Three city employees were fired and another three resigned or retired after an investigation by the Inspector General, which found that parking-violation hearing examiners were fixing parking tickets for friends and family members.
Inspector General Amy L. Kurland is now calling for an overhaul in the parking ticket appeals process administered by the Bureau of Administrative Adjudication (BAA). The BAA is the city agency that handles appeals to parking tickets issued by the Philadelphia Parking Authority (PAA), a state agency.
“While it is a sad day whenever government workers have been found doing wrong, Amy’s joint investigation of the BAA and the PPA shows that government watchdogs are working,” said Mayor Michael A. Nutter in a press release.

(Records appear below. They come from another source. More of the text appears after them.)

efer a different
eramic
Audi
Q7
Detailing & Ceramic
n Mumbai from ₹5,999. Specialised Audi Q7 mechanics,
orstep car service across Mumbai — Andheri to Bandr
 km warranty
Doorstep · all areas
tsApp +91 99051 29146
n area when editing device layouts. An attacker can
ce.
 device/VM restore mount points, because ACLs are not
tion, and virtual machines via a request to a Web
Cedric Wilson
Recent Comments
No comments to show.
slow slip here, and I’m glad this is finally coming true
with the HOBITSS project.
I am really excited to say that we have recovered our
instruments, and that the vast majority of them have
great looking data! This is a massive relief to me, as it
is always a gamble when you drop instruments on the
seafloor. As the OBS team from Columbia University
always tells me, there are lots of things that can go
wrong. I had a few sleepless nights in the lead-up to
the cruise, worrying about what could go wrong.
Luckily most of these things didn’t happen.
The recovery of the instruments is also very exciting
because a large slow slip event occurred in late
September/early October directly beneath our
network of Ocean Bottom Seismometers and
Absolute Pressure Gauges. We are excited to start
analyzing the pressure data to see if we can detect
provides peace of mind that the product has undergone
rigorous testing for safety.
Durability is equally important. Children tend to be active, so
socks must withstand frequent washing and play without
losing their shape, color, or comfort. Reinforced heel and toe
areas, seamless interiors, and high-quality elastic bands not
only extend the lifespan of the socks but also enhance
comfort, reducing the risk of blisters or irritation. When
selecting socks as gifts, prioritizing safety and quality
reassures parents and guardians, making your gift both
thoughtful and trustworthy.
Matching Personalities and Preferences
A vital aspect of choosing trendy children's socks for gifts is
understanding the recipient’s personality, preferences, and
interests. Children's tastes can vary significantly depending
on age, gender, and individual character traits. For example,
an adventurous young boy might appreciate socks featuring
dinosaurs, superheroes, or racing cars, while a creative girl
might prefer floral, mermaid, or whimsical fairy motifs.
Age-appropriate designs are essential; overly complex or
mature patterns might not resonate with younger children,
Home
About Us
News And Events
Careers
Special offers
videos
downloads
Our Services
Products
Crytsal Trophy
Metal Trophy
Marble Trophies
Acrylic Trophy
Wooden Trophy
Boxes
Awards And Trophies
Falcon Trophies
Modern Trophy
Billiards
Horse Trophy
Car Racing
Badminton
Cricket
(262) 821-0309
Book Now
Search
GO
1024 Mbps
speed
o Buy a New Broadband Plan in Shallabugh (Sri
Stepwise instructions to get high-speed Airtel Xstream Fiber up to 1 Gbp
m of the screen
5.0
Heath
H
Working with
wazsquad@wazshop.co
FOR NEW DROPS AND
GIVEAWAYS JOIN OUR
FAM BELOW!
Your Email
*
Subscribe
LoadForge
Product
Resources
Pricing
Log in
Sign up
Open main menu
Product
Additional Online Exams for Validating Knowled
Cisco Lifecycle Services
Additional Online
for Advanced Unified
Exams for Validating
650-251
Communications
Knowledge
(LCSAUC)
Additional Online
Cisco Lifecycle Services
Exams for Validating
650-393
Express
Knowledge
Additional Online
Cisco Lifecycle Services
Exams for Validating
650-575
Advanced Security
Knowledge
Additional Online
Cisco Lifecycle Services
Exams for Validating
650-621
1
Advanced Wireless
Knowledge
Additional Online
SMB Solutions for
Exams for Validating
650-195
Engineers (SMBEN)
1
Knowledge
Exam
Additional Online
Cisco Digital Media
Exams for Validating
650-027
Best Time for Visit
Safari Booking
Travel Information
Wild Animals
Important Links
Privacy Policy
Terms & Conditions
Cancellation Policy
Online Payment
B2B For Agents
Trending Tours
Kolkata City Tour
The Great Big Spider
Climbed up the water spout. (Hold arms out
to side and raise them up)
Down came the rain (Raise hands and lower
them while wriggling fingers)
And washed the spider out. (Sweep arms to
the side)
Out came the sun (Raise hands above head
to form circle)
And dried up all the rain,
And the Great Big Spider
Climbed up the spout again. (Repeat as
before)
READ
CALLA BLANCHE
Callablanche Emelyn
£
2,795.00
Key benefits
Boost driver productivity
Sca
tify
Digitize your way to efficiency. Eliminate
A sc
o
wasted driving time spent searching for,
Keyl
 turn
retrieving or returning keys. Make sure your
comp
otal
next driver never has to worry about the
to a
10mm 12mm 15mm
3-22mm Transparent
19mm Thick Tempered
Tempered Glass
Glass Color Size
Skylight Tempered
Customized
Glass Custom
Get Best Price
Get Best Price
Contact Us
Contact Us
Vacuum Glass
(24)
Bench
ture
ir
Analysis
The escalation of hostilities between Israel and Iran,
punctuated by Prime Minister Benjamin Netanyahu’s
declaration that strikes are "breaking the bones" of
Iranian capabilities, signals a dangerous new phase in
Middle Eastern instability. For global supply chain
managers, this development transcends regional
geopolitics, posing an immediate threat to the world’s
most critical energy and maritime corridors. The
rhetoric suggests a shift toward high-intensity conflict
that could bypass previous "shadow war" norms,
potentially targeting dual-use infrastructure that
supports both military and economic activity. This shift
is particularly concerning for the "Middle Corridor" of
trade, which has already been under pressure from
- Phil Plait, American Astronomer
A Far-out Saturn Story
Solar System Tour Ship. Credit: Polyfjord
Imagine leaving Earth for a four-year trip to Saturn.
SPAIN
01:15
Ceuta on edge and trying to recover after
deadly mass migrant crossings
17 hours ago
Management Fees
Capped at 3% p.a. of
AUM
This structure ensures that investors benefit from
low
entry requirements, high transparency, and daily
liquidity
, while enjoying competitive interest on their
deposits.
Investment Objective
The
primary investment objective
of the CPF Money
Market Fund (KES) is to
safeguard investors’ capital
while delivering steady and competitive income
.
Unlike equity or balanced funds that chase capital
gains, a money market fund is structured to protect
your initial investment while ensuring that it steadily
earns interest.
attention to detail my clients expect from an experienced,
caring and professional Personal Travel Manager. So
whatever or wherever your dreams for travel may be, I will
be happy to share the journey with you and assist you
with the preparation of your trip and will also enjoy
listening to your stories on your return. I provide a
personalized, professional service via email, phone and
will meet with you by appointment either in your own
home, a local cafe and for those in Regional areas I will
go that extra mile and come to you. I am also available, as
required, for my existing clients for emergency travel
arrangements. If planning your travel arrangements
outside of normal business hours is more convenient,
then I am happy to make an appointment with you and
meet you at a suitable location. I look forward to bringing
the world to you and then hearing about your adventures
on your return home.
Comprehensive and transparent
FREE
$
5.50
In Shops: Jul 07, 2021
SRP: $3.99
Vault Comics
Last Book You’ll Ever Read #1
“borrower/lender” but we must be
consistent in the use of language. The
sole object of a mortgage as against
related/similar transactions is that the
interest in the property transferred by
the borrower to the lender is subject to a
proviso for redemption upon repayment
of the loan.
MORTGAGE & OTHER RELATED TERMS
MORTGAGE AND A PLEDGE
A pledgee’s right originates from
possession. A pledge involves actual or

Kurland reported that former finance deputy director Clorise Wynn “provided extremely poor oversight to hearing examiners,” and failed to implement a policy prohibiting ticket-fixing for PPA and BAA friends and family members.
Wynn herself dismissed hundreds of parking tickets for friends and 35 for her daughter, according to Kurland. Wynn resigned before the report was released.
BAA supervisor Joanna Schofield and PPA employee Robin Bass both retired before Kurland’s report could get them fired as well. The report implicated them both.
Hearing examiners Yvette Garcia and Denean Hardy were also fired after Kurland’s recommendation. Reginald Bass-Reid, another PPA employee, was fired after it was discovered that he had dozens of tickets improperly dismissed by BAA hearing examiners, reports Kurland.
“Inspector General Kurland’s report and our full cooperation with her investigation should send a strong message to all PPA employees that we will not tolerate this type of behavior,” said PPA Executive Director Vincent J. Fenerty Jr.
The report recommends training for BAA hearing examiners who improperly dismissed tickets because of poor supervision. It also recommends that the BAA develop clear policies and procedures for hearing examiners.